Woman says tanning beds gave her skin cancer twice — Now she’s selling her own fake tan cream

COLCHESTER, United Kingdom — A woman who says she’s survived skin cancer twice due to her use of sunbeds has introduced a fake tanning product to advocate for “safe tanning.”

At the age of 42, Lisa Costello unveiled the fake tan mousse product after she “learned the hard way” about the dangers of tanning beds. She was diagnosed with skin cancer on two separate occasions before reaching the age of 40.

From her teens to her early 30s, Lisa was passionate about maintaining a tanned appearance, often referring to herself as an “aggressive sunbed user.” However, the entrepreneur says her extensive tanning habits caught up with her in 2018, when she was diagnosed with melanoma, and once again in 2021.

Following her diagnoses, Lisa dedicated herself to promoting proper skin protection. She launched a tanning product that she asserts is “100%” safe for everyone to use.

“After I was diagnosed, I felt this urge to just keep pushing safe tanning and no one was pushing it with my message,” Costello says in an online video post.

Lisa Costello has had two melanoma skin cancers before the age of 40
Lisa Costello has had two melanoma skin cancers before the age of 40 (Credit: SWNS)

Lisa notes she started tanning when she was only 15 years-old and was using the UV tanning beds twice a week. When she got older, she reduced that to twice a month. After years in sunbeds, the driving instructor from Colchester in Essex was diagnosed with skin cancer in December 2018.

“I found a mole I didn’t like so went to GP. they referred me to a dermatologist and two weeks later it was taken off. I waited six weeks for the results… It was melanoma (stage 1),” Costello explains.

💡What Is Melanoma?

  • Melanoma forms when melanocytes, the cells that produce pigment in your skin, grow abnormally.
  • While less common than other skin cancers, it’s more dangerous because it can spread to other organs.
  • In women, it’s most common on the legs, while in men, it’s often found on the back.

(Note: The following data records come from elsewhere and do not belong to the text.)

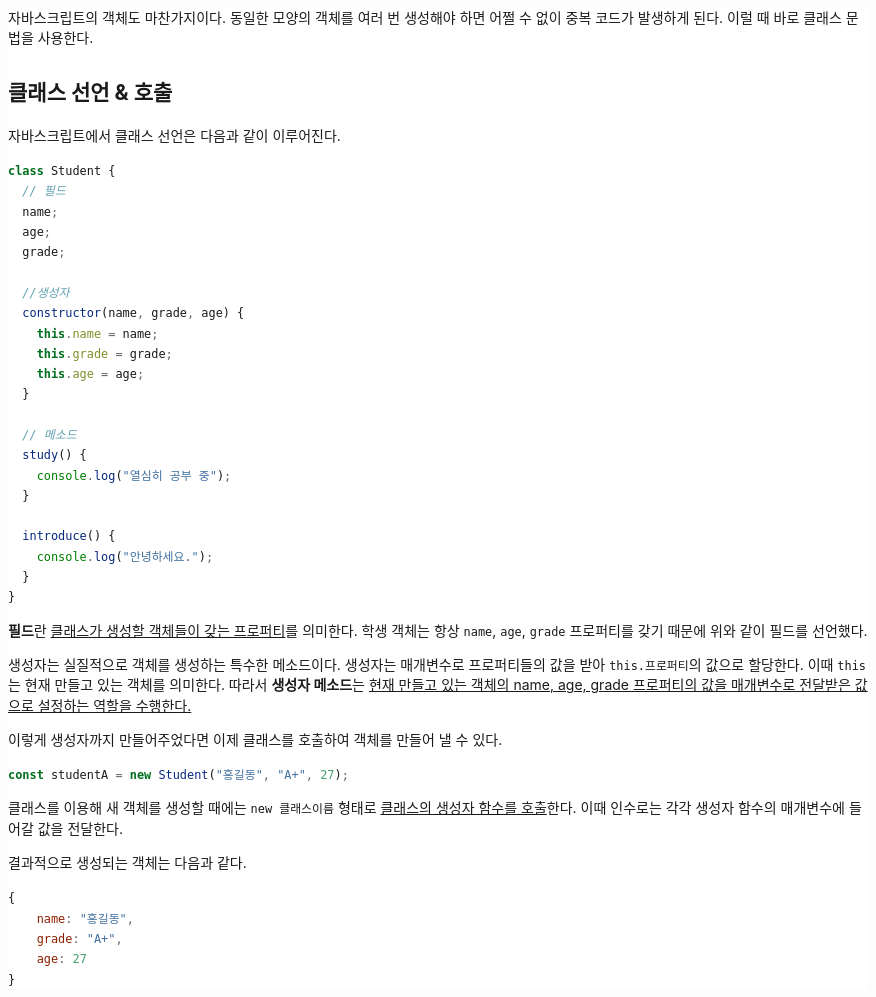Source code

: 자바스크립트의 객체도 마찬가지이다. 동일한 모양의 객체를 여러 번 생성해야 하면 어쩔 수 없이 중복 코드가 발생하게 된다. 이럴 때 바로 클래스 문법을 사용한다.

## 클래스 선언 & 호출

자바스크립트에서 클래스 선언은 다음과 같이 이루어진다.

```js
class Student {
  // 필드
  name;
  age;
  grade;

  //생성자
  constructor(name, grade, age) {
    this.name = name;
    this.grade = grade;
    this.age = age;
  }

  // 메소드
  study() {
    console.log("열심히 공부 중");
  }

  introduce() {
    console.log("안녕하세요.");
  }
}
```

<b>필드</b>란 <u>클래스가 생성할 객체들이 갖는 프로퍼티</u>를 의미한다. 학생 객체는 항상 `name`, `age`, `grade` 프로퍼티를 갖기 때문에 위와 같이 필드를 선언했다.

생성자는 실질적으로 객체를 생성하는 특수한 메소드이다. 생성자는 매개변수로 프로퍼티들의 값을 받아 `this.프로퍼티`의 값으로 할당한다. 이때 `this`는 현재 만들고 있는 객체를 의미한다. 따라서 <b>생성자 메소드</b>는 <u>현재 만들고 있는 객체의 name, age, grade 프로퍼티의 값을 매개변수로 전달받은 값으로 설정하는 역할을 수행한다.</u>

이렇게 생성자까지 만들어주었다면 이제 클래스를 호출하여 객체를 만들어 낼 수 있다.

```js
const studentA = new Student("홍길동", "A+", 27);
```

클래스를 이용해 새 객체를 생성할 때에는 `new 클래스이름` 형태로 <u>클래스의 생성자 함수를 호출</u>한다. 이때 인수로는 각각 생성자 함수의 매개변수에 들어갈 값을 전달한다.

결과적으로 생성되는 객체는 다음과 같다.

```js
{
    name: "홍길동",
    grade: "A+",
    age: 27
}
```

Following a wide local excision surgery — which removes an area of diseased tissue — she received the all-clear in January 2019. Fast-forward to 2021, unfortunately, and Lisa was hyper-aware of the moles on her body and was checking them “religiously.” In February, she noticed another change on her skin and went to her doctor.

“They referred me again within two days I was back in my dermatologist’s office and then two days after it was taken off. I waited one week for the results and then got the dreaded ‘no caller’ ID on my phone. It was the hospital asking me to go in and talk about my results. The next day I was there and received the news it was another melanoma! This time stage 0 (in-situ) I had got it even earlier now!”

Lisa Costello after having cancerous melanoma on her cheek removed
Lisa Costello after having cancerous melanoma on her cheek removed (Credit: SWNS)

Since then, Lisa has had six more moles removed that have all been benign (non-cancerous). On top of her own battles with skin cancer, her father passed away in 2011 due to the same condition — motivating her to act even more.

“In 2011, my dad found a mole that his doctor didn’t like the look of, so he had it taken off, it came back as melanoma,” the 42-year-old says. “He was checked for three years every three months but unfortunately in June 2015 he fell really ill. He went to A&E, and they found a 3.5 cm brain tumor on the right side of his brain… it was melanoma! He died five months later.”

With her new business venture, Lisa wants to change people’s views on tanning and raise awareness about melanoma — the most aggressive type of skin cancer.

“It took me nearly a year from the idea to the launch to get it all done. At the moment, it’s still very small but it’s very early days and I will continue to push the tan along with the message. My aim is to change people’s view on tanning and just to appreciate how dangerous melanoma is!”

Tanning beds linked to skin cancer development

According to a 2020 report, the risk of getting skin cancer from tanning beds or sunbathing appears to be much worse than many think. Scientists at Washington State University discovered that exposure to ultraviolet (UV) light triggers multiple mutations.

The study found that exposure to DNA-damaging ultraviolet light used in tanning beds could cause malignant melanoma, the deadliest form of skin cancer. Their research also discovered a single intense dose to ultraviolet-B radiation, coming in sunlight, is enough to cause abnormal mutations.

South West News Service writer Barney Riley contributed to this report.